Faith, Fraud, and Finding Himself: Ben Unger

In a wooded campground cabin in the early 2000s, 19 year old Ben Unger stood in the doorway and watched 20 naked men form a circle around a crying teenager. A counselor held up two tangerines and shouted, “These are your balls.” The exercise claimed to cure same sex attraction by forcing young men to “reclaim” their masculinity from overbearing mothers. Phones had been confiscated. Parents had paid thousands of dollars. Religion supplied the script. Pseudoscience supplied the props.

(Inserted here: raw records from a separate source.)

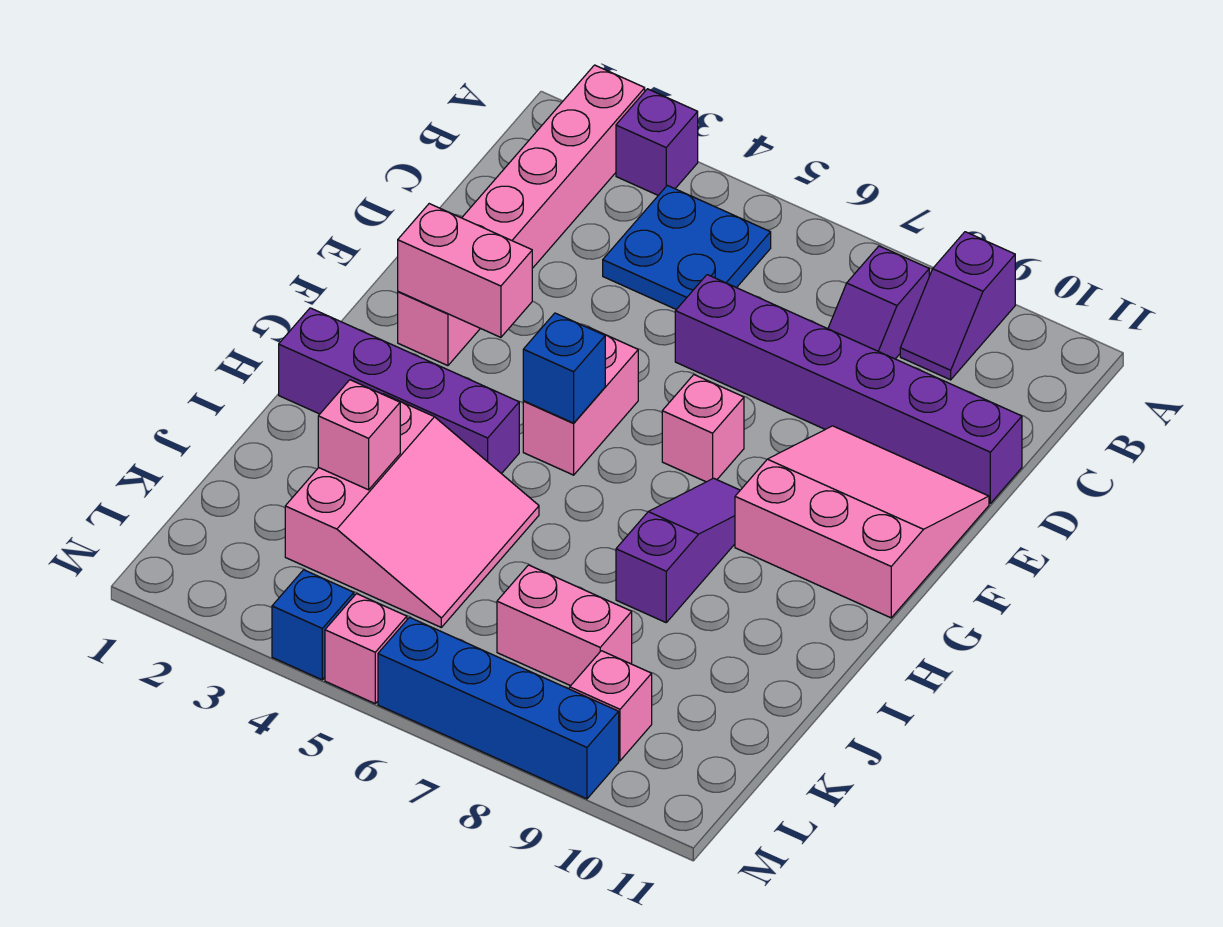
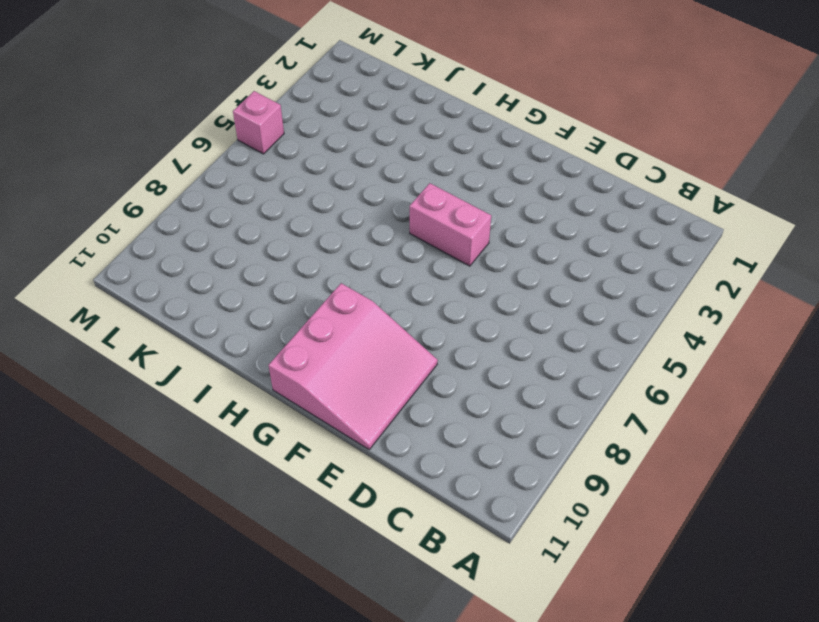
none -> pink 1x6 brick [398,65,645,366]
none -> purple 1x1 brick [616,89,698,195]
none -> purple 1x2 slope [900,232,1015,380]

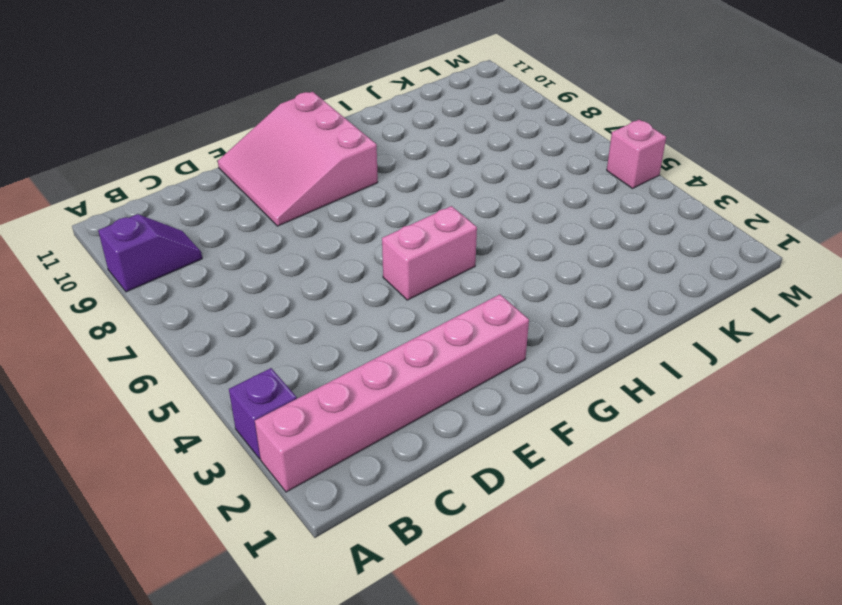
none -> blue 2x2 plate [603,185,771,309]
none -> purple 1x2 slope [828,246,929,359]
none -> purple 1x6 brick [675,275,1022,503]

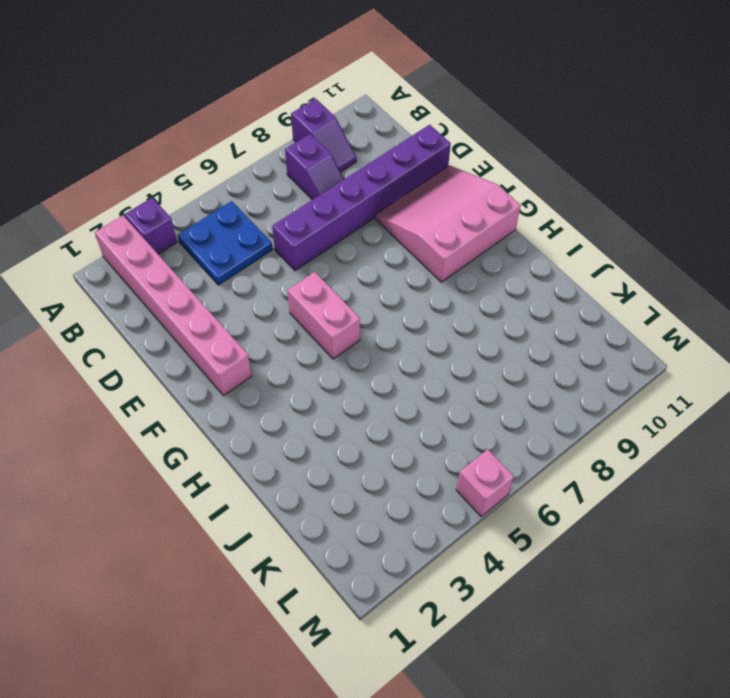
none -> pink 1x1 brick [662,375,744,482]
none -> purple 1x3 slope [616,478,740,622]
none -> purple 1x4 brick [279,308,519,474]

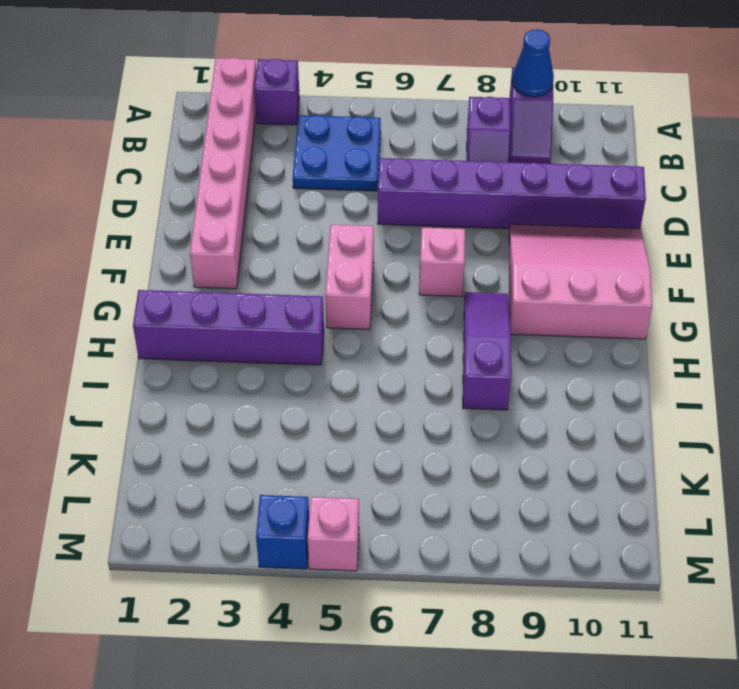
blue 1x1 cone [512,29,554,97] -> none
none -> pink 3x3 slope [285,394,539,627]
none -> pink 1x2 brick [497,565,632,686]
none -> pink 1x1 brick [570,651,652,761]

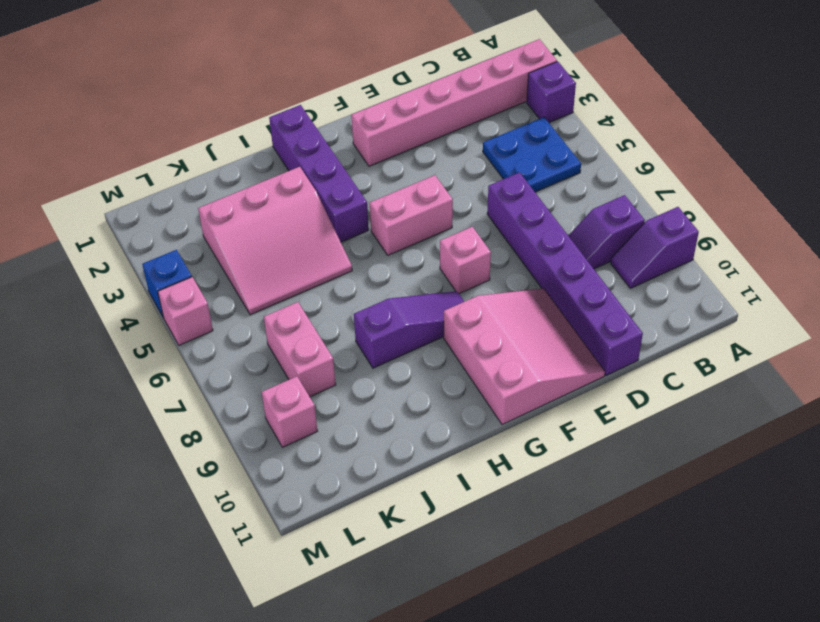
none -> blue 1x4 brick [378,617,619,799]
none -> pink 1x2 brick [398,204,532,337]
none -> blue 1x1 brick [523,313,605,423]

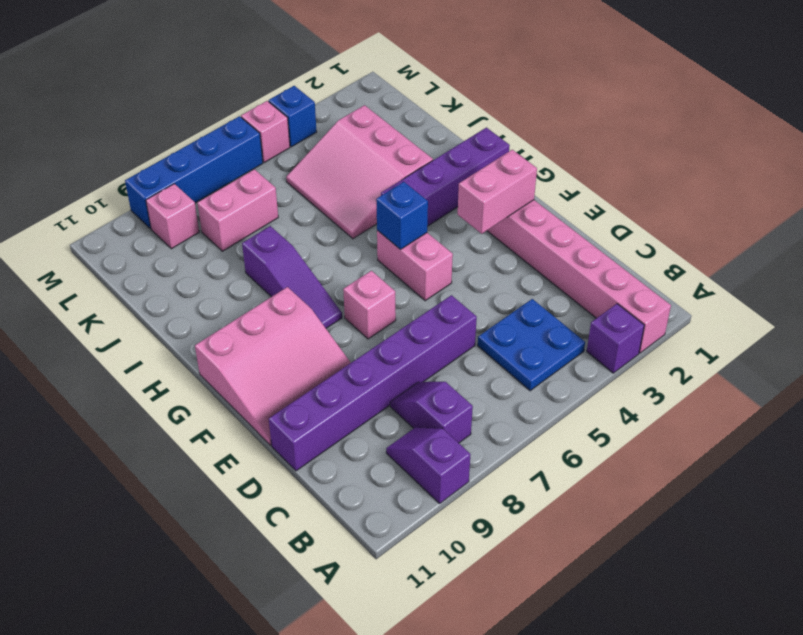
none -> pink 1x1 brick [318,380,400,490]

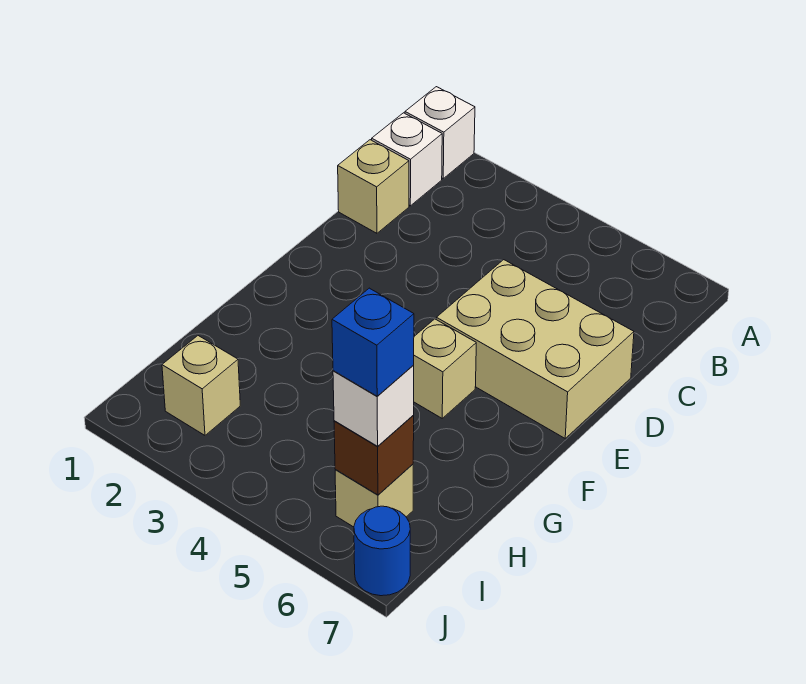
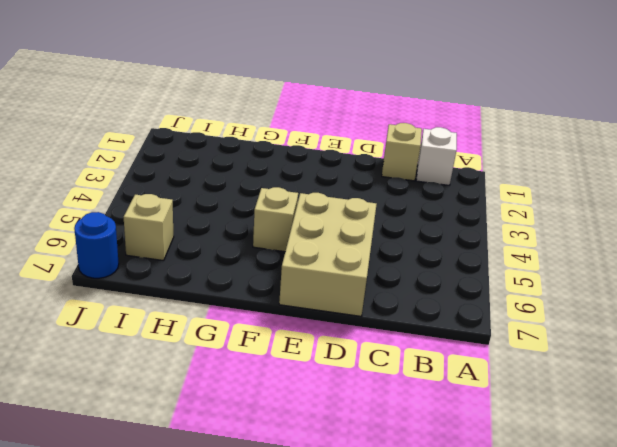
none -> white 1x1 brick [405,87,475,178]
none -> tan 1x1 brick [162,336,240,435]

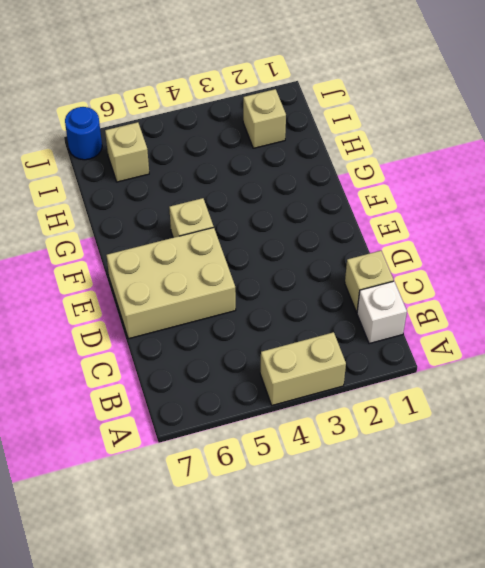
tan 1x2 brick [260,332,346,405] -> none
none -> white 1x1 brick [405,87,475,178]
none -> brown 1x1 brick [334,416,414,495]

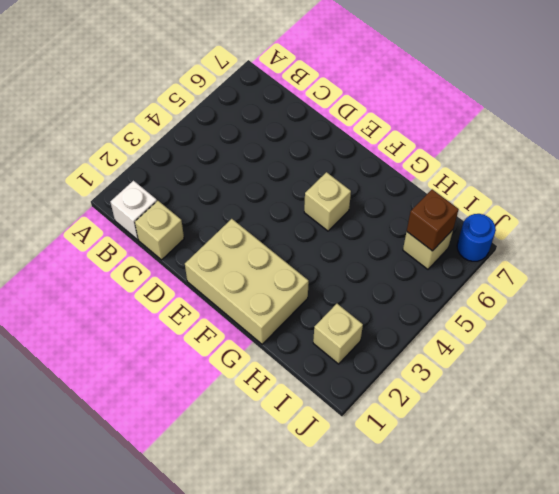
tan 2x3 brick [185,219,309,344] -> tan 2x3 brick turned to [436,260,634,438]
none -> white 1x1 brick [405,87,475,178]
none -> white 1x1 brick [333,365,414,446]

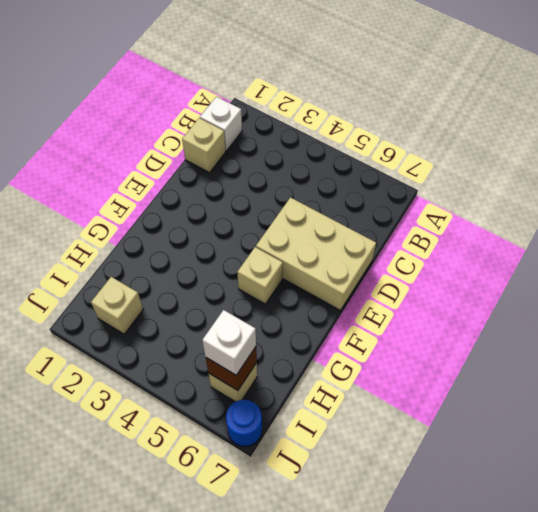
none -> white 1x1 brick [405,87,475,178]
none -> blue 1x1 brick [332,288,414,396]

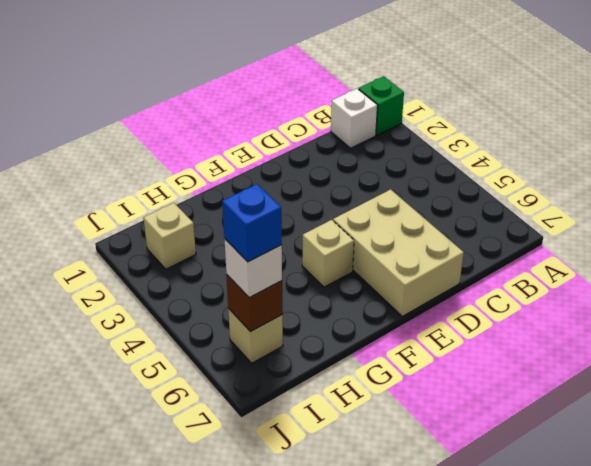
green 1x1 brick [359,76,404,135] -> white 1x1 brick [405,87,475,178]
none -> tan 1x1 brick [338,140,409,233]
none -> blue 1x1 round brick [354,506,410,596]

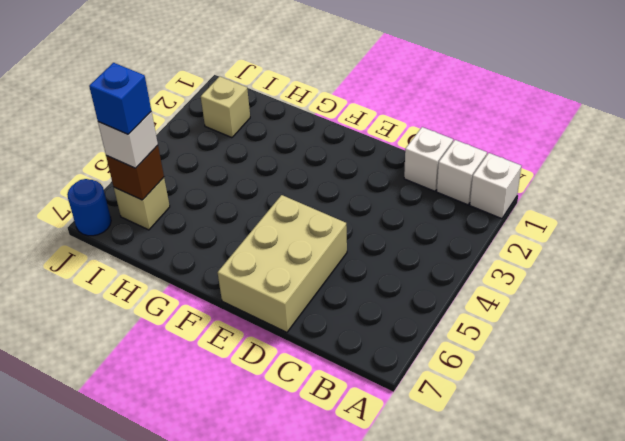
white 1x1 brick [404,127,453,191] -> tan 1x1 brick [338,140,409,233]
none -> tan 1x1 brick [414,319,476,418]

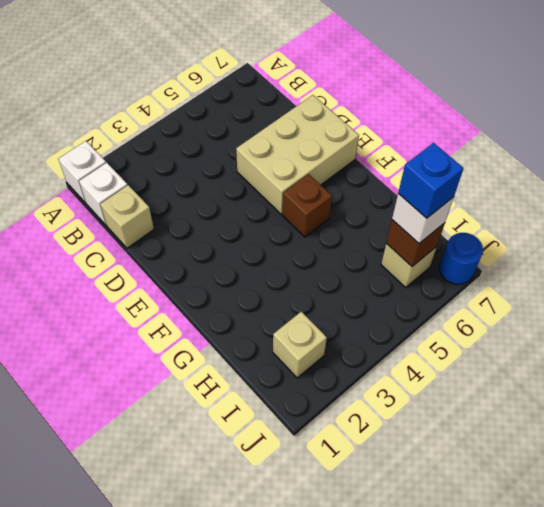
brown 1x1 brick [282,174,332,237] -> tan 1x1 brick [414,319,476,418]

Ben had grown up in an Orthodox Jewish community in Brooklyn and later studied in Israel to become a rabbi. When he admitted he felt attracted to men, rabbis told him to eat 7 figs a day, immerse in a ritual bath 5 times daily, or marry a woman and trust that “if there’s friction, it works.” At 19, he entered conversion therapy through an organization called Jews Offering New Alternatives to Homosexuality, known as JONAH. He left with depression, religious trauma, and 6 months of silence toward the mother he had been taught to blame.
Years later, represented by the Southern Poverty Law Center, Ben helped sue JONAH for consumer fraud in a landmark New Jersey case. The argument centered on evidence, not theology. Sexual orientation cannot be changed. The jury deliberated for 3 hours and ruled against the organization. The verdict helped reshape how states regulate conversion therapy and protect minors from psychological harm disguised as treatment.
Today, Ben runs Buff Personal Training in New York City, a gym built on autonomy, mental health, and self respect. His story traces the arc from institutional control to self authorship. The conversation examines religion, LGBTQ rights, conversion therapy, consumer protection law, and the lasting cost of being told your identity is a disorder.